━━━ Stored data

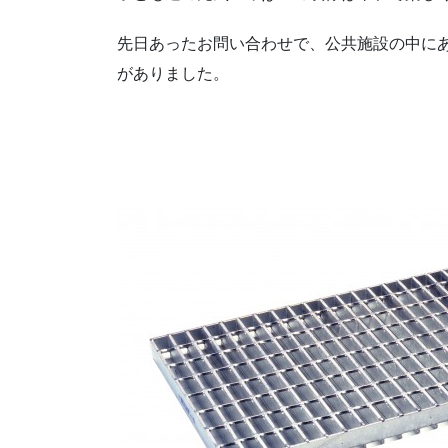
先日あったお問い合わせで、公共施設の中に
がありました。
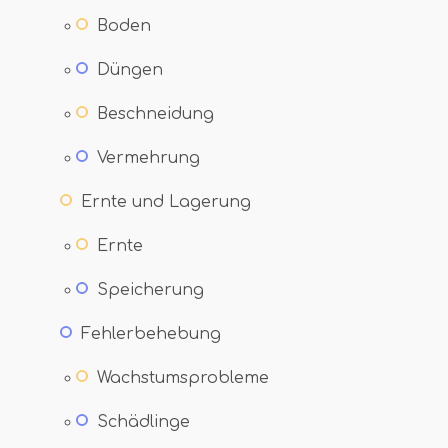
Boden
Düngen
Beschneidung
Vermehrung
Ernte und Lagerung
Ernte
Speicherung
Fehlerbehebung
Wachstumsprobleme
Schädlinge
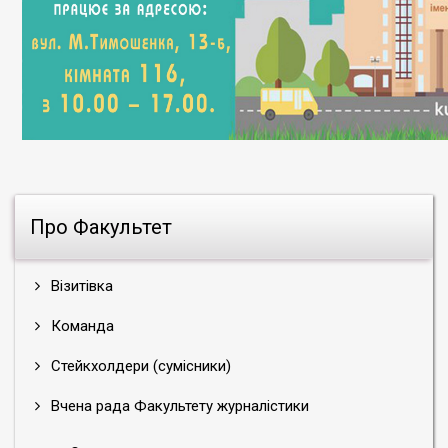
Про Факультет
Візитівка
Команда
Стейкхолдери (сумісники)
Вчена рада Факультету журналістики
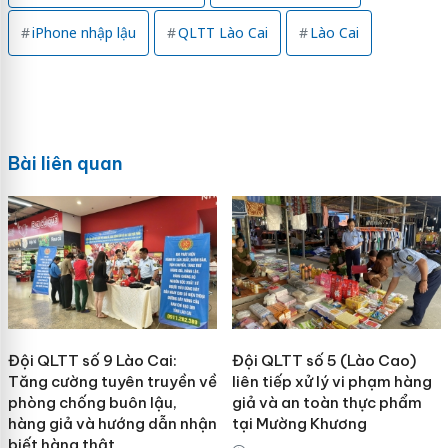
iPhone nhập lậu
QLTT Lào Cai
Lào Cai
Bài liên quan
Đội QLTT số 9 Lào Cai:
Đội QLTT số 5 (Lào Cao)
Tăng cường tuyên truyền về
liên tiếp xử lý vi phạm hàng
phòng chống buôn lậu,
giả và an toàn thực phẩm
hàng giả và hướng dẫn nhận
tại Mường Khương
biết hàng thật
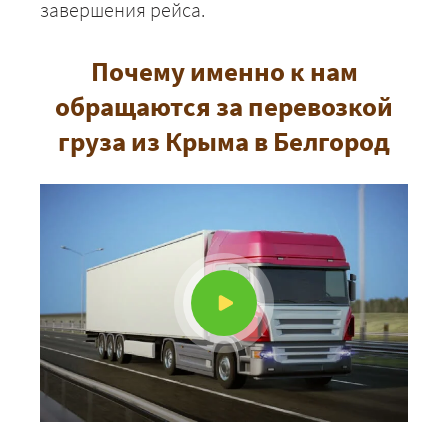
завершения рейса.
Почему именно к нам
обращаются за перевозкой
груза из Крыма в Белгород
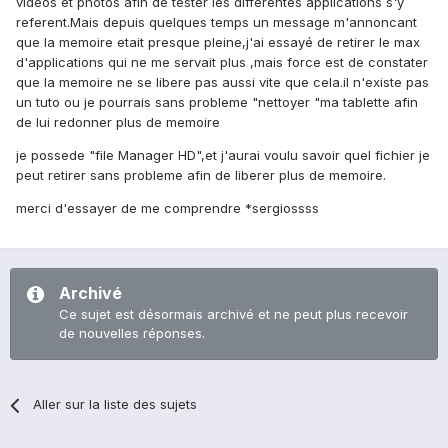
videos et photos afin de tester les differentes applications s'y
referent.Mais depuis quelques temps un message m'annoncant
que la memoire etait presque pleine,j'ai essayé de retirer le max
d'applications qui ne me servait plus ,mais force est de constater
que la memoire ne se libere pas aussi vite que cela.il n'existe pas
un tuto ou je pourrais sans probleme "nettoyer "ma tablette afin
de lui redonner plus de memoire
je possede "file Manager HD",et j'aurai voulu savoir quel fichier je
peut retirer sans probleme afin de liberer plus de memoire.
merci d'essayer de me comprendre *sergiossss
Archivé
Ce sujet est désormais archivé et ne peut plus recevoir
de nouvelles réponses.
Aller sur la liste des sujets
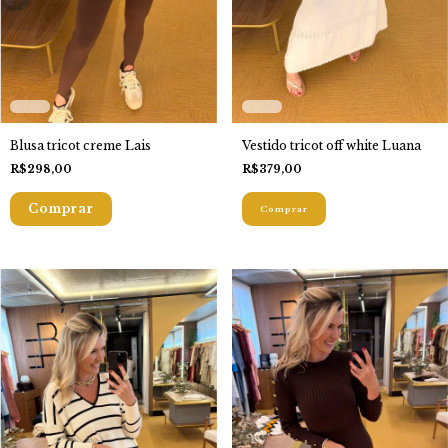
Blusa tricot creme Lais
Vestido tricot off white Luana
R$298,00
R$379,00
Comprar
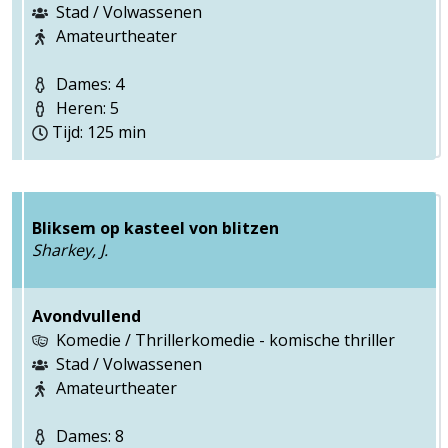
Stad / Volwassenen
Amateurtheater
Dames: 4
Heren: 5
Tijd: 125 min
Bliksem op kasteel von blitzen
Sharkey, J.
Avondvullend
Komedie / Thrillerkomedie - komische thriller
Stad / Volwassenen
Amateurtheater
Dames: 8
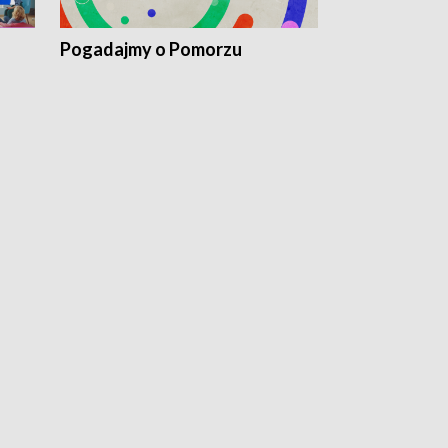
Pogadajmy o Pomorzu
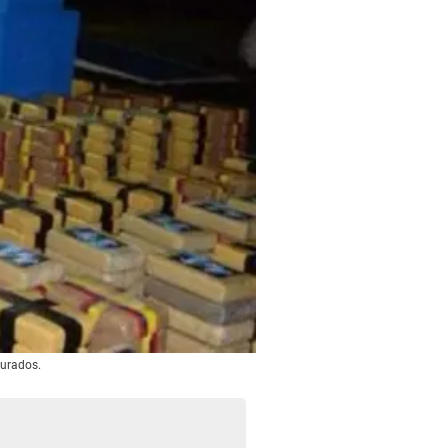
turados.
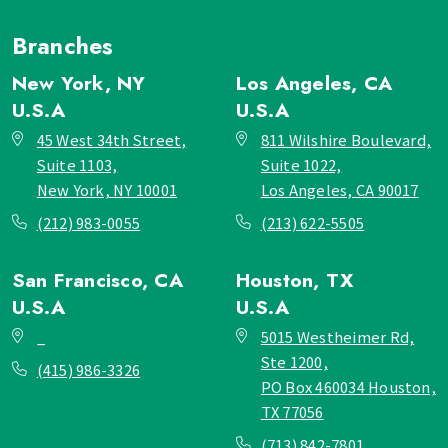
Branches
New York, NY
Los Angeles, CA
U.S.A
U.S.A
45 West 34th Street,
811 Wilshire Boulevard,
Suite 1103,
Suite 1022,
New York, NY 10001
Los Angeles, CA 90017
(212) 983-0055
(213) 622-5505
San Francisco, CA
Houston, TX
U.S.A
U.S.A
_
5015 Westheimer Rd,
Ste 1200,
(415) 986-3326
PO Box 460034 Houston,
TX 77056
(713) 842-7801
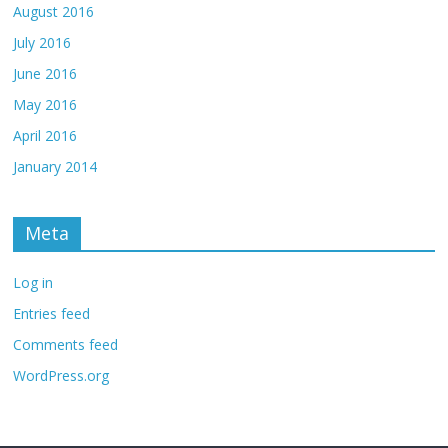
August 2016
July 2016
June 2016
May 2016
April 2016
January 2014
Meta
Log in
Entries feed
Comments feed
WordPress.org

━━━━━━

How to complete this task
Transcribe the text of all the records above line for line, leaving out the pictures.

Answer to the exercise
先日あったお問い合わせで、公共施設の中に
がありました。
Boden
Düngen
Beschneidung
Vermehrung
Ernte und Lagerung
Ernte
Speicherung
Fehlerbehebung
Wachstumsprobleme
Schädlinge
Про Факультет
Візитівка
Команда
Стейкхолдери (сумісники)
Вчена рада Факультету журналістики
iPhone nhập lậu
QLTT Lào Cai
Lào Cai
Bài liên quan
Đội QLTT số 9 Lào Cai:
Đội QLTT số 5 (Lào Cao)
Tăng cường tuyên truyền về
liên tiếp xử lý vi phạm hàng
phòng chống buôn lậu,
giả và an toàn thực phẩm
hàng giả và hướng dẫn nhận
tại Mường Khương
biết hàng thật
завершения рейса.
Почему именно к нам
обращаются за перевозкой
груза из Крыма в Белгород
videos et photos afin de tester les differentes applications s'y
referent.Mais depuis quelques temps un message m'annoncant
que la memoire etait presque pleine,j'ai essayé de retirer le max
d'applications qui ne me servait plus ,mais force est de constater
que la memoire ne se libere pas aussi vite que cela.il n'existe pas
un tuto ou je pourrais sans probleme "nettoyer "ma tablette afin
de lui redonner plus de memoire
je possede "file Manager HD",et j'aurai voulu savoir quel fichier je
peut retirer sans probleme afin de liberer plus de memoire.
merci d'essayer de me comprendre *sergiossss
Archivé
Ce sujet est désormais archivé et ne peut plus recevoir
de nouvelles réponses.
Aller sur la liste des sujets
Blusa tricot creme Lais
Vestido tricot off white Luana
R$298,00
R$379,00
Comprar
Stad / Volwassenen
Amateurtheater
Dames: 4
Heren: 5
Tijd: 125 min
Bliksem op kasteel von blitzen
Sharkey, J.
Avondvullend
Komedie / Thrillerkomedie - komische thriller
Stad / Volwassenen
Amateurtheater
Dames: 8
Pogadajmy o Pomorzu
turados.
Branches
New York, NY
Los Angeles, CA
U.S.A
U.S.A
45 West 34th Street,
811 Wilshire Boulevard,
Suite 1103,
Suite 1022,
New York, NY 10001
Los Angeles, CA 90017
(212) 983-0055
(213) 622-5505
San Francisco, CA
Houston, TX
U.S.A
U.S.A
_
5015 Westheimer Rd,
Ste 1200,
(415) 986-3326
PO Box 460034 Houston,
TX 77056
(713) 842-7801
August 2016
July 2016
June 2016
May 2016
April 2016
January 2014
Meta
Log in
Entries feed
Comments feed
WordPress.org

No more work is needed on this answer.